── Source information ──

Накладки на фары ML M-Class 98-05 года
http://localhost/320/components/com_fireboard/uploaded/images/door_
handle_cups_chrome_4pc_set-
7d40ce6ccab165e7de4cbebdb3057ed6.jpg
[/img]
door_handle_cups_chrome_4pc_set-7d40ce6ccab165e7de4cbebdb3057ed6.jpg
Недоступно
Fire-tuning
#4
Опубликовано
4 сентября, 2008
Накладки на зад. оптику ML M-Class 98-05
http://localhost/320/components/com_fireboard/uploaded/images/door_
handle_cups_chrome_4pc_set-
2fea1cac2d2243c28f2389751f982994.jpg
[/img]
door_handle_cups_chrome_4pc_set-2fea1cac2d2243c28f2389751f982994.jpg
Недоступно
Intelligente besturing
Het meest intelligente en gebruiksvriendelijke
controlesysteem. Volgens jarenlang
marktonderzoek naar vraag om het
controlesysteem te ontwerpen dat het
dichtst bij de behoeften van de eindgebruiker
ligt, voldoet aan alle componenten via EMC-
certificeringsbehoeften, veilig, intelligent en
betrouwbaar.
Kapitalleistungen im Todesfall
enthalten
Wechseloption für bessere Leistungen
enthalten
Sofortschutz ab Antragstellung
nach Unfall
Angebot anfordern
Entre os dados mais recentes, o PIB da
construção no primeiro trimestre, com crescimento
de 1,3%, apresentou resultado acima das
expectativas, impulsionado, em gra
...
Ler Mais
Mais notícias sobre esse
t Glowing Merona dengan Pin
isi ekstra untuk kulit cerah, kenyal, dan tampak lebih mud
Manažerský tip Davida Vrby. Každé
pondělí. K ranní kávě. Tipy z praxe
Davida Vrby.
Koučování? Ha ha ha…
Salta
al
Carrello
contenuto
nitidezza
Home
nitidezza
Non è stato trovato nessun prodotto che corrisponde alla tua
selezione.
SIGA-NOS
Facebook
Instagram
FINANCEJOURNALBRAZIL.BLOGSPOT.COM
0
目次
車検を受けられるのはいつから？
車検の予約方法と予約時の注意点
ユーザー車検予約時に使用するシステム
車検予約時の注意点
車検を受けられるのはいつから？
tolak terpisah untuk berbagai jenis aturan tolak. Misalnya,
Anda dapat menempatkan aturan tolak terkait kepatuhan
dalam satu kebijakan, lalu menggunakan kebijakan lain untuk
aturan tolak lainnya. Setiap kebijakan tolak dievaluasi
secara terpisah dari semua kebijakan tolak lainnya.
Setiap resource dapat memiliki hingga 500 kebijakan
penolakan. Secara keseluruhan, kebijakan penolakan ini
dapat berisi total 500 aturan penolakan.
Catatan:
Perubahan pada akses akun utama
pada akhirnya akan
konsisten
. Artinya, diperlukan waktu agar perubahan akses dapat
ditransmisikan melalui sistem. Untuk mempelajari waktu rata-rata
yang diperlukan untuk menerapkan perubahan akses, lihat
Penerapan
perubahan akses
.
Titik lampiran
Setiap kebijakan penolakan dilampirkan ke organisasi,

───

What lines above contain the string "kebijakan"? Copy all of them.

dalam satu kebijakan, lalu menggunakan kebijakan lain untuk
aturan tolak lainnya. Setiap kebijakan tolak dievaluasi
secara terpisah dari semua kebijakan tolak lainnya.
Setiap resource dapat memiliki hingga 500 kebijakan
penolakan. Secara keseluruhan, kebijakan penolakan ini
Setiap kebijakan penolakan dilampirkan ke organisasi,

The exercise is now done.